だが結果は先程と同じで、剣に衝撃が走ったと思ったら飛ばされる。
なるほど――。
「神器か」
俺が目星い推測を口に出すと、ククルの攻撃が止まる。
――恐らくこれは反射の類の能力だろう。
さらに言うならティアラの使った【神の反発】に近い何も無いところから衝撃が来る感覚だった。だけど【神の五感】でククルを観察したときには、そんな加護はなかった。
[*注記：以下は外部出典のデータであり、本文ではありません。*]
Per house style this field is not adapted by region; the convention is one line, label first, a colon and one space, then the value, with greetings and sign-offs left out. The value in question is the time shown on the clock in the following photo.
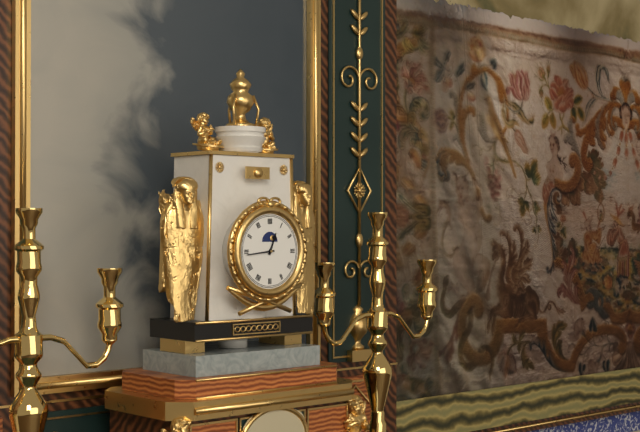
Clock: 12:44
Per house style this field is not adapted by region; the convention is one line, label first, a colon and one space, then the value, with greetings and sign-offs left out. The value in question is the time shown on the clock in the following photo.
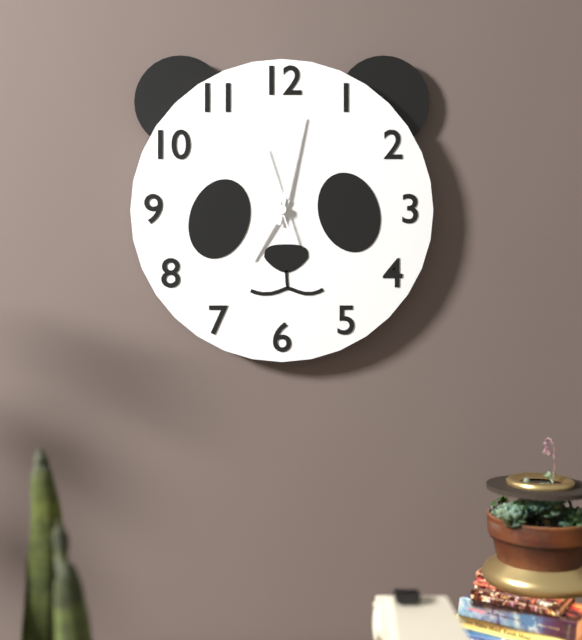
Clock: 7:02:57
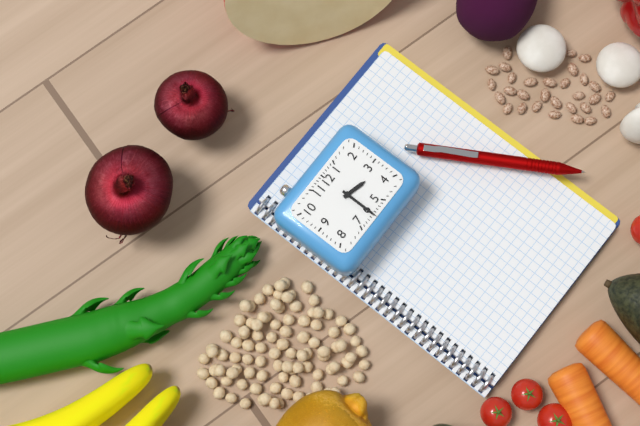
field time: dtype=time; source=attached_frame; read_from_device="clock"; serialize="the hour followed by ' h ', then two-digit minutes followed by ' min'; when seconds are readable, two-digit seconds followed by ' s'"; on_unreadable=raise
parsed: 3 h 30 min
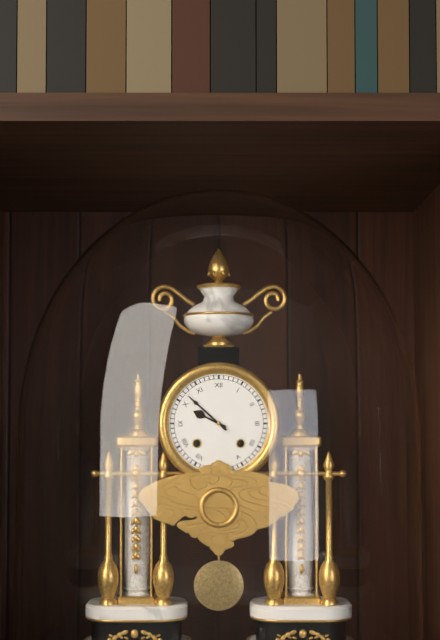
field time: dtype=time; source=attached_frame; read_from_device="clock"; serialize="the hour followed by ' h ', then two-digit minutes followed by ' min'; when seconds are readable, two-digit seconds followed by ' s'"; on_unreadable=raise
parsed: 9 h 52 min
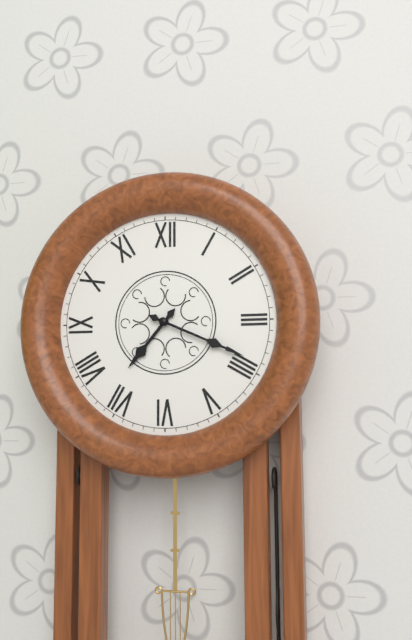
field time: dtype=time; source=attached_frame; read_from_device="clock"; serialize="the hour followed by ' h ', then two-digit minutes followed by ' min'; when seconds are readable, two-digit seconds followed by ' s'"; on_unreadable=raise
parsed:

つまり何かの効果を合わせているのか、もしくは神器の能力ということになる。
もし神器であるならば、あの鎧がそうだろう。
大剣から魔力は感じないし、鎧に直接触れたら反射していたからだ。
――というか、その推測が正しかったとした場合、魔法発動不可であるこの状況じゃ勝てなくないか?
「何を知っている」
戦いの最中、無言を通していたククルだったが、初めて口を開く。
「お前と同じだ。アテナの使徒」
その問いに、ククルだけが聞こえるトーンで呟いた。
「そういうことか」
「お前の目的はなんだ?」
俺の質問にしばらくの無言が続く。
「……いいだろう。都市で一番高い時計塔……正子0時に来い」
意外にもククルの方から話す意志を見せてくれた事に俺は驚いた。
実は帝国兵の大軍が待ち伏せていてリンチされるみたいなシチュエーションはないと信じたい。
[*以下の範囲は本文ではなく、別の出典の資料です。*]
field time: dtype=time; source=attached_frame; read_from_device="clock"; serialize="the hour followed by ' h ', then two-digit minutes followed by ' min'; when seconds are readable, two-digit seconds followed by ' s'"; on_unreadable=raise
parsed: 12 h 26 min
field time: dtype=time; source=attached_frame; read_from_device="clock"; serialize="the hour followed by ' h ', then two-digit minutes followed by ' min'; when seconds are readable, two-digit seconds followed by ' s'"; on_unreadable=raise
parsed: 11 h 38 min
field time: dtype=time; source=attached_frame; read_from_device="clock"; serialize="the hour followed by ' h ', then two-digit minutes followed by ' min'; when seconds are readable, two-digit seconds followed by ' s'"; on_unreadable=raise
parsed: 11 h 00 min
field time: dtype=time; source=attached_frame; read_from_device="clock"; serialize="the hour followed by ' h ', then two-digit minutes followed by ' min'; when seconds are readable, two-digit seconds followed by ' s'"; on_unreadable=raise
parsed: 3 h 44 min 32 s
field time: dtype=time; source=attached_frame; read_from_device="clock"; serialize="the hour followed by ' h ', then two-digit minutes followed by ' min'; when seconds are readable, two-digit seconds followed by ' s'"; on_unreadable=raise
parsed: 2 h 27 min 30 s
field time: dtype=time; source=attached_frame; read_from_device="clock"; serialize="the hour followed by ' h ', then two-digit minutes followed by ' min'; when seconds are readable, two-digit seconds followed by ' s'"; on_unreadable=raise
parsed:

「わかった。なら、俺にはお前と戦う理由が無くなったがどうする?」
俺は口元を綻ばせながら、ククルに問いかける。
「……あるように見えるが」
ククルはそう言いながら<ガシャン>と鎧を軋ませ、剣を構え直した。
どうやらククルも同じ気持ちらしい。
「決着を付けようぜ」
"龍虎"と対峙するという当初の目的は達成された。つまり剣闘士大会で戦う理由は無くなったのだ。
――だが、ククルと戦いたい。
俺の高揚する気持ちがそう語っている。
目立ちたくないという気持ちはもちろんある。
それでも心が疼いて、ワクワクするのだ。
この気持ちの高鳴りは《マテリアルドラゴン》と戦った時の感覚に似ている。
この理不尽な状況に自分が成長出来そうな予感すら感じているのだ。
今という漠然とした直感。
俺は徐に《マテリアルドラゴン》のときとは比じゃないぐらいの魔力と気力を極大に体内で練り上げ始めた。
そしてその練り上げたものを全て剣へ纏わせる。
「準備は出来たかよ」
今回は小細工など一切考えない。
反射するならそれを上回った力で叩き斬るのみだ。
「来い。己の全力を受け止めよう」
そう言って、ククルの膨大な魔力と気力が全身から溢れ出した。
それを見た俺は口元を緩めながら、クルルの元へ飛び込んだ。
そして全力で、剣を振り下ろす。
「【絶剣】」
マテリアルドラゴンを倒すために使った、内部破壊を外部破壊に上乗せして放つ【絶拳】の剣バージョンである。
だけど今回は練り上げた魔力も気力も比じゃない。
神器によって内部破壊も反射されているだろうが、そのエネルギー自体は残っているので、そのまま外部破壊へ加算される。
ククルも俺に合わせて剣を振っている。
そしてお互いの刃が重なり合った瞬間――凄まじい光が闘技場を覆った。